Netflix's dominance in a crowded streaming market may be showing signs of waning, but chief executive Reed Hastings isn't worried about Disney Plus or any of the other streaming services nipping at its heels.

"Our largest competitor for TV viewing time is linear TV," Hastings said on Tuesday's earnings call. "Our second largest is YouTube, which is considerably larger than Netflix in viewing time. And Disney's considerably smaller."


Netflix's subscribers now number 208 million, more than double Disney Plus, its closest on-demand video subscription competitor.

Still, Netflix undershot its quarterly subscriber forecast for only the second time since the final quarter of 2019. With 4 million new subscribers, the 2 million shortfall was its second largest since 2016.

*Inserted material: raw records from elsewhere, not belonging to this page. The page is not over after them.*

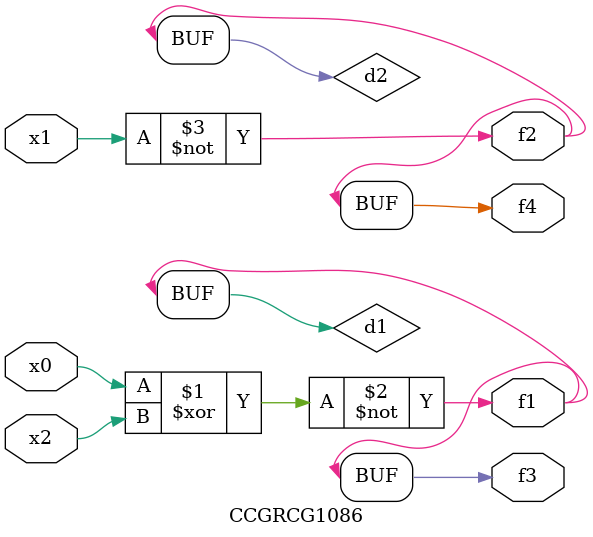
<source format=v>
module CCGRCG1086(
	input x0, x1, x2,
	output f1, f2, f3, f4
);

	wire d1, d2, d3;

	xnor (d1, x0, x2);
	nand (d2, x1);
	nor (d3, x1, x2);
	assign f1 = d1;
	assign f2 = d2;
	assign f3 = d1;
	assign f4 = d2;
endmodule

</source>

Chief financial officer Spencer Neumann ascribed the miss to COVID. He pointed to the "pull forward" of new subscribers in 2020 that led to the company's record growth last year and the simultaneous push back of key title launches into the latter half of 2021.

"It's super hard to, obviously, forecast quarterly subscribers in a typical quarter for us, and particularly hard in this particular environment," he said.

Sex Education Season 3 Announcement | Netflix www.youtube.com

Netflix also revealed it plans to spend $17 billion on content in 2021, up from $11.8 billion in 2020 and $13.9 billion in 2019.

The company highlighted the ongoing growth of streaming in general and its strong content slate in 2021 as signs for longer-term optimism. New launches in the second of this year will include returns of popular shows "Sex Education", "The Witcher" and "Casa de Papel" along with new original films including "Red Notice" starring Gal Gadot and Dwayne Johnson and "Don't Look Up" featuring Leonardo DiCaprio, Jennifer Lawrence, Cate Blanchett, Timothée Chalamet and Meryl Streep.

With 35 Oscar nominations, Netflix continues its foray into film supremacy. As for its cinematic ambitions, Hastings said he believes his company has a lot of room to grow.

"We've been doing series longer and we're more dialed in about what is really big and what hits," he said. "We're getting there on film. Also on animation. Also on kids. Each of these have their own experience curve that we're progressing down."

Netflix's share price was down about 8% in after-hours trading on news of the subscriber miss and tepid expectations for the second quarter, predicting 1 million net additions, compared to 10 million in the same period last year. Hastings' worries about YouTube are well-founded. A study out earlier this week found that Gen Z is the only generation that ranks browsing the internet and engaging on social platforms higher than watching TV or movies at home.